- **Instruction**: Rewrite every line of the items below as a Markdown table with a "Row" column for the row number and a "Line" column for the line itself. Leave out any blank lines.

- **Input for this task**:
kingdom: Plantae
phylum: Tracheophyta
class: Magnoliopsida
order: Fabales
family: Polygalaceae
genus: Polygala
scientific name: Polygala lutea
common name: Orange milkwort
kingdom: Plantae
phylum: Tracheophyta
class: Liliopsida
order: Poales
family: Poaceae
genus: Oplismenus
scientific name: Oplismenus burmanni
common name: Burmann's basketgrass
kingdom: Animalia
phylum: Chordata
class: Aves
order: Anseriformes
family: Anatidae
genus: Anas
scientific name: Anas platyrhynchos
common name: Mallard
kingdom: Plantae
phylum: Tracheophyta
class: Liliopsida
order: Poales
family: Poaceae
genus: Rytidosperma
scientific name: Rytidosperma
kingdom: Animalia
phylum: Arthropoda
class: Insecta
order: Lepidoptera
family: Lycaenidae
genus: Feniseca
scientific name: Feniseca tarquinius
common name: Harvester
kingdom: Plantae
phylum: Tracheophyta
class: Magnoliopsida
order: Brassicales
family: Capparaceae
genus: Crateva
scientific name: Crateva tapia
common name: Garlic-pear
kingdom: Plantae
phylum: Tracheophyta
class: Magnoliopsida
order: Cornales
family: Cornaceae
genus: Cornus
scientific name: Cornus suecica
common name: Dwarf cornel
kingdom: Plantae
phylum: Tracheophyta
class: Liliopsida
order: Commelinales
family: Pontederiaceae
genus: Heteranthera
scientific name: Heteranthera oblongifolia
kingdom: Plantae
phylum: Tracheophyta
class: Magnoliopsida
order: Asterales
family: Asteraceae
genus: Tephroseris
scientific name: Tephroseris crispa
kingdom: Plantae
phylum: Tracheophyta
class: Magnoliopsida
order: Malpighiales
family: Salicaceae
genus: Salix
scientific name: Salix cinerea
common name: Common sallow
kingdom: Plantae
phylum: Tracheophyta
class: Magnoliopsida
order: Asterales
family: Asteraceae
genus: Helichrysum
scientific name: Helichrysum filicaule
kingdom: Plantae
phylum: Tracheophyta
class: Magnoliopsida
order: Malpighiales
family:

- **Correct result**:
| Row | Line |
|---|---|
| 1 | kingdom: Plantae |
| 2 | phylum: Tracheophyta |
| 3 | class: Magnoliopsida |
| 4 | order: Fabales |
| 5 | family: Polygalaceae |
| 6 | genus: Polygala |
| 7 | scientific name: Polygala lutea |
| 8 | common name: Orange milkwort |
| 9 | kingdom: Plantae |
| 10 | phylum: Tracheophyta |
| 11 | class: Liliopsida |
| 12 | order: Poales |
| 13 | family: Poaceae |
| 14 | genus: Oplismenus |
| 15 | scientific name: Oplismenus burmanni |
| 16 | common name: Burmann's basketgrass |
| 17 | kingdom: Animalia |
| 18 | phylum: Chordata |
| 19 | class: Aves |
| 20 | order: Anseriformes |
| 21 | family: Anatidae |
| 22 | genus: Anas |
| 23 | scientific name: Anas platyrhynchos |
| 24 | common name: Mallard |
| 25 | kingdom: Plantae |
| 26 | phylum: Tracheophyta |
| 27 | class: Liliopsida |
| 28 | order: Poales |
| 29 | family: Poaceae |
| 30 | genus: Rytidosperma |
| 31 | scientific name: Rytidosperma |
| 32 | kingdom: Animalia |
| 33 | phylum: Arthropoda |
| 34 | class: Insecta |
| 35 | order: Lepidoptera |
| 36 | family: Lycaenidae |
| 37 | genus: Feniseca |
| 38 | scientific name: Feniseca tarquinius |
| 39 | common name: Harvester |
| 40 | kingdom: Plantae |
| 41 | phylum: Tracheophyta |
| 42 | class: Magnoliopsida |
| 43 | order: Brassicales |
| 44 | family: Capparaceae |
| 45 | genus: Crateva |
| 46 | scientific name: Crateva tapia |
| 47 | common name: Garlic-pear |
| 48 | kingdom: Plantae |
| 49 | phylum: Tracheophyta |
| 50 | class: Magnoliopsida |
| 51 | order: Cornales |
| 52 | family: Cornaceae |
| 53 | genus: Cornus |
| 54 | scientific name: Cornus suecica |
| 55 | common name: Dwarf cornel |
| 56 | kingdom: Plantae |
| 57 | phylum: Tracheophyta |
| 58 | class: Liliopsida |
| 59 | order: Commelinales |
| 60 | family: Pontederiaceae |
| 61 | genus: Heteranthera |
| 62 | scientific name: Heteranthera oblongifolia |
| 63 | kingdom: Plantae |
| 64 | phylum: Tracheophyta |
| 65 | class: Magnoliopsida |
| 66 | order: Asterales |
| 67 | family: Asteraceae |
| 68 | genus: Tephroseris |
| 69 | scientific name: Tephroseris crispa |
| 70 | kingdom: Plantae |
| 71 | phylum: Tracheophyta |
| 72 | class: Magnoliopsida |
| 73 | order: Malpighiales |
| 74 | family: Salicaceae |
| 75 | genus: Salix |
| 76 | scientific name: Salix cinerea |
| 77 | common name: Common sallow |
| 78 | kingdom: Plantae |
| 79 | phylum: Tracheophyta |
| 80 | class: Magnoliopsida |
| 81 | order: Asterales |
| 82 | family: Asteraceae |
| 83 | genus: Helichrysum |
| 84 | scientific name: Helichrysum filicaule |
| 85 | kingdom: Plantae |
| 86 | phylum: Tracheophyta |
| 87 | class: Magnoliopsida |
| 88 | order: Malpighiales |
| 89 | family: |